▶ **PASSAGE SHOWN**
● ● ●

Associate Data Automatically
The main characteristics of the Associate Data Automatically tool are:
- Suited to associated large metadata tables or associating to many data elements.
- Well suited for use with newly imported data, where no associations already exist.
- Associations are created based on matching the information in the key colum of the metadata table with the name of the selected data elements.
- Two matching schemes are available: Exact and Partial (see section 3.2.2).
- A key column must be identified for the metadata table for this option to be available.
- Use with care with data elements that already have associations with the metadata table being worked with. As well as adding any new associations, existing associations will be updated to reflect the current information in the metadata table. This means associations will be deleted for a selected data element if there are no rows in the metadata table that match the name of that data element. See also the warning at the end of this section about this.
To run the Associate Data Automatically tool,
- Click the Associate Data button at the bottom of the
Metadata Table view, and select Associate Data Automatically.
Your metadata table must be saved and a key column designated for the metadata table for this option to be available.
- Select the data the tool should consider when setting up metadata associations in the window that appears. An example of this is shown in figure 3.16. You can select an item or sets of items in the navigation area on the left and move these into the selected elements list. Alternatively, you can right click on a folder and specify that all elements in the folder should be put in the selected elements list. This is illustrated in figure 3.17.
Figure 3.16: Select data for automatic metadata association..
Figure 3.17: Selecting all data elements in a folder. - Click on the button labeled Next.
- Set the role that should be assigned to each data element that is associated to a metadata row (figure 3.18).
Figure 3.18: Provide a role for the data elements. The default role provided is "Sample data". - Select whether the matching of the data element names to the entries in the key column should be based on exact or partial matching. These options are explained further below.
Figure 3.19: Data element names can be matched either exactly or partially to the entries in the key column. - Click on the button labeled Next and then choose to Save the
outputs.
Data associations and roles will be saved for data elements where the name matches a key column entry according to the selected matching scheme.
Warning: It is safest only to select data elements that have no existing association to the metadata table being worked with, or carefully selecting any data elements with an existing association which you wish to update. All data selected that has an association with the metadata table being worked with will be updated by the automatic association tool. This means that any new or updated information in a metadata row can be added, but it also means that if no rows in the metadata match such a data element anymore, then the data association will be removed. This could happen if, for example, you changed the name of a data element with a metadata association, and did not change the corresponding key entry in the metadata table.

● ● ●

▶ **GIVEN DATA**
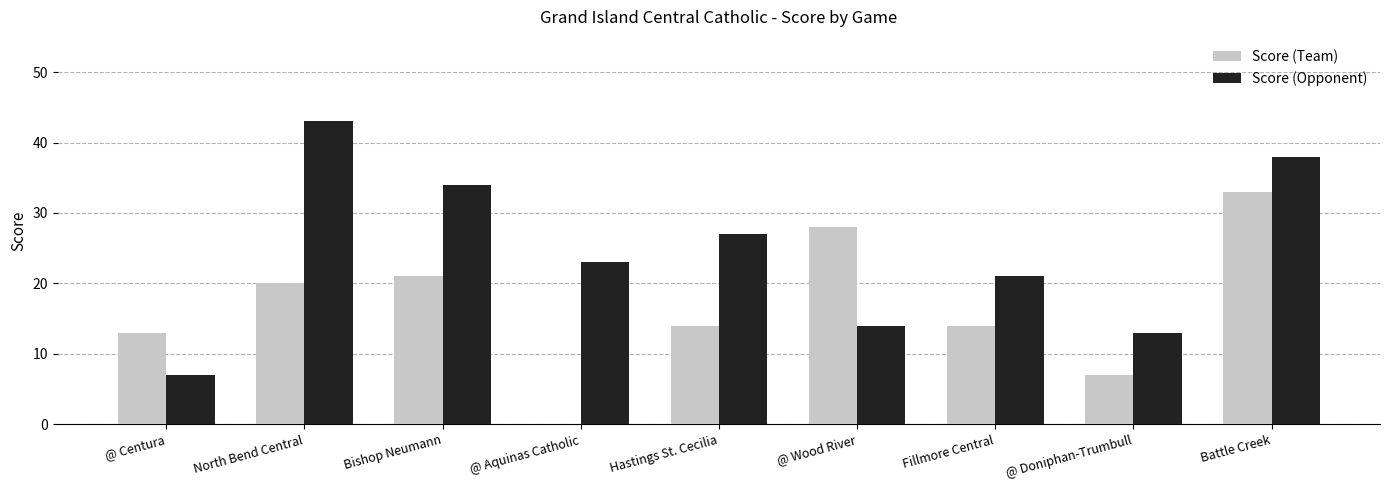

How many groups of bars are there?

9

● ● ●

▶ **WHAT IS BEING ASKED**
Answer these questions about the page on the Associate Data Automatically tool:
1. Which two matching schemes does the tool offer?
2. What default role is assigned to the data elements?
3. What two conditions must the metadata table meet for the option to be available?
Mark your answers 1., 2., 3., one per line.

▶ **FINISHED EXERCISE**
1. Exact and Partial.
2. "Sample data".
3. It must be saved, and a key column must be designated for it.